A pesquisa sobre o uso da polilaminina, uma proteína com potencial terapêutico, é conduzida por um grupo de pesquisadores da Universidade Federal do Rio de Janeiro (UFRJ), sob a liderança da professora Tatiana Sampaio, em colaboração com o laboratório Cristália. O ministro enfatizou que essa iniciativa é um exemplo de inovação totalmente nacional, demonstrando o potencial do Brasil na área de pesquisa científica.
Os primeiros testes clínicos envolverão cinco voluntários diagnosticados com lesões agudas na medula espinhal, especificamente entre as vértebras T2 e T10. Para participar, os doentes devem ter passado por intervenção cirúrgica em um intervalo máximo de 72 horas após a lesão. Os centros de pesquisa onde os estudos serão realizados ainda serão definidos pela empresa promotora, que tem a responsabilidade de garantir o monitoramento dos pacientes, avaliando qualquer evento adverso durante a pesquisa.

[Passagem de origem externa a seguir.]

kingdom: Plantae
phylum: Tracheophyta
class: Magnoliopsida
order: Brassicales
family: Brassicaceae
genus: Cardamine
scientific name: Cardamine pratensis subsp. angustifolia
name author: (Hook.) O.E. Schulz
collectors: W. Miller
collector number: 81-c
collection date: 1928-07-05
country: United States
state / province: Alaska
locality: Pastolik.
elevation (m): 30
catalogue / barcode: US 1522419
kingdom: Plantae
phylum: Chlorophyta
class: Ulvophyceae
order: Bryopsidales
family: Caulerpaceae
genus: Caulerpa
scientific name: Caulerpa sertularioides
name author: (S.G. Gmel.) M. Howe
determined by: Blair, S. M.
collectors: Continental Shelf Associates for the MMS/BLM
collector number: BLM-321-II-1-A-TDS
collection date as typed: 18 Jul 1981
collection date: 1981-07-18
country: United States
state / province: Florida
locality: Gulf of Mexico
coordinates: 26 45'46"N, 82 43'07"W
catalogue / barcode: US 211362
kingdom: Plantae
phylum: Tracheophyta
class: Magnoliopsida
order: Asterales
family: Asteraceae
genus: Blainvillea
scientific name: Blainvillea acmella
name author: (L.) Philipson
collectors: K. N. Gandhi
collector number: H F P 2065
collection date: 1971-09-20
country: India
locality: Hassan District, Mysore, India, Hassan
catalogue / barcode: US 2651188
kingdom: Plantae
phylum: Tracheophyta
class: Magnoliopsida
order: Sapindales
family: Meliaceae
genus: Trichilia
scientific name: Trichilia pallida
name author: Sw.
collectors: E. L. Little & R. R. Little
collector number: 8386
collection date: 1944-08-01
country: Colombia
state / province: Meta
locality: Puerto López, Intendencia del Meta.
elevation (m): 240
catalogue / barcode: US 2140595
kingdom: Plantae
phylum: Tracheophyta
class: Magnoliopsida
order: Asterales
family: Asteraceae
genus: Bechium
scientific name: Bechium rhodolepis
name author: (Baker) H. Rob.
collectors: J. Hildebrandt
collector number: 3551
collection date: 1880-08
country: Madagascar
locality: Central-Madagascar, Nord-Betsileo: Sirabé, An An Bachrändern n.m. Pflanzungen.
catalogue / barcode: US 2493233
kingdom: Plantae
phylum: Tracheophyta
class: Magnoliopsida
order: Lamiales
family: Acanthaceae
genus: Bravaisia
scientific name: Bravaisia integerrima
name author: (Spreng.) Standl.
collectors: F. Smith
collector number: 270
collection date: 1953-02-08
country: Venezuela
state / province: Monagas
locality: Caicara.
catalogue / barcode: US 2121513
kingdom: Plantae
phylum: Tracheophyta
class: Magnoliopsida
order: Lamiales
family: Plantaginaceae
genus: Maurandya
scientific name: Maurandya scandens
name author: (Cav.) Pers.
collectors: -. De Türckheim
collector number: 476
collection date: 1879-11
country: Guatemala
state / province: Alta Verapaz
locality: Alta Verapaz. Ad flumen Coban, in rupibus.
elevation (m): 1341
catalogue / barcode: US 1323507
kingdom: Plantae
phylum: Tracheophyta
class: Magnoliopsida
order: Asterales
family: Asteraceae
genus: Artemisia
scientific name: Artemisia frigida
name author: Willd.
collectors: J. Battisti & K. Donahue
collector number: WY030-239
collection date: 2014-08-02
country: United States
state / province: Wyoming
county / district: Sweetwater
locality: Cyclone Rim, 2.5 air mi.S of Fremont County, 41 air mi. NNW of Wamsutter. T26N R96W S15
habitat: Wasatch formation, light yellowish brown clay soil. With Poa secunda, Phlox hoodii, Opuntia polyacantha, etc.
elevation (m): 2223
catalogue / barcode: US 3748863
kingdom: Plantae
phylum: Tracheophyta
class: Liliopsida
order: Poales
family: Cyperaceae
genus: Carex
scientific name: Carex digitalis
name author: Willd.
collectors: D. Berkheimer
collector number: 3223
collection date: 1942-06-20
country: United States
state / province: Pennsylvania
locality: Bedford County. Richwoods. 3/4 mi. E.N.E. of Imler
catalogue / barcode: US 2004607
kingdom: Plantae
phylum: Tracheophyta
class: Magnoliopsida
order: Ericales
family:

O diretor-presidente da Anvisa, Leandro Safatle, também manifestou apoio à iniciativa, ressaltando que a aprovação desta pesquisa foi uma prioridade do comitê de inovação da agência. Safatle destacou que este é um esforço que reforça a ciência e a saúde no país, evidenciando o compromisso do Brasil em avançar nas pesquisas médicas de interesse público.
Desta forma, o estudo clínico da polilaminina não só promete trazer esperança para pacientes que luta com lesões da medula espinhal, mas também marca um avanço importante na busca por tratamentos eficazes e seguros, reiterando o potencial inovador da pesquisa científica brasileira.